* Work instruction *
Find the word "enhancing" in the data below and copy each line that holds it.

Start of Data extract

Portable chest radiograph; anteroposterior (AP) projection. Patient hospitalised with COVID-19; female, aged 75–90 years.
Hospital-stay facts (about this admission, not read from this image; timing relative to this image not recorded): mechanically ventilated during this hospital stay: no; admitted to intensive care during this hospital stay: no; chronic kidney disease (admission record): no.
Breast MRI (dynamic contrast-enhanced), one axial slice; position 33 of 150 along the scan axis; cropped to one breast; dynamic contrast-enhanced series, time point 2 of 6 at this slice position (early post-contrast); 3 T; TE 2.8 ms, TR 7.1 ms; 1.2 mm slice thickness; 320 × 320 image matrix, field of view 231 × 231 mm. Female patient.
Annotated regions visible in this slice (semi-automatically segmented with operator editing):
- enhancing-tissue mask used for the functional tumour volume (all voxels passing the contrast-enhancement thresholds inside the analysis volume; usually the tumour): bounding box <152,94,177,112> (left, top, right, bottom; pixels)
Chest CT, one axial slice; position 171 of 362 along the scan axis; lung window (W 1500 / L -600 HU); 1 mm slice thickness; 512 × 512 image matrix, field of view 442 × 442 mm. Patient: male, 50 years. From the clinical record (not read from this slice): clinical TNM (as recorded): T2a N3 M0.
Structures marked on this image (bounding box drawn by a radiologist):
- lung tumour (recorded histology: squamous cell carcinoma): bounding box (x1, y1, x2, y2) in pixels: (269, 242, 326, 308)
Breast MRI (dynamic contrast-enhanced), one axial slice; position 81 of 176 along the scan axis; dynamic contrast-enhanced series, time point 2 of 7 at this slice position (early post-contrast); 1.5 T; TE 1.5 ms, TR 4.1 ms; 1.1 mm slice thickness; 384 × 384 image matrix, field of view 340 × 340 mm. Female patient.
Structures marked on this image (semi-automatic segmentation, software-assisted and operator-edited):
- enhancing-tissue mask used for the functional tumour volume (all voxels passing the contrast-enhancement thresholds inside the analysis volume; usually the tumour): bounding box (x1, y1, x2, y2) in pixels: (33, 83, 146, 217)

End of Data extract

* Task solution *
- enhancing-tissue mask used for the functional tumour volume (all voxels passing the contrast-enhancement thresholds inside the analysis volume; usually the tumour): bounding box <152,94,177,112> (left, top, right, bottom; pixels)
- enhancing-tissue mask used for the functional tumour volume (all voxels passing the contrast-enhancement thresholds inside the analysis volume; usually the tumour): bounding box (x1, y1, x2, y2) in pixels: (33, 83, 146, 217)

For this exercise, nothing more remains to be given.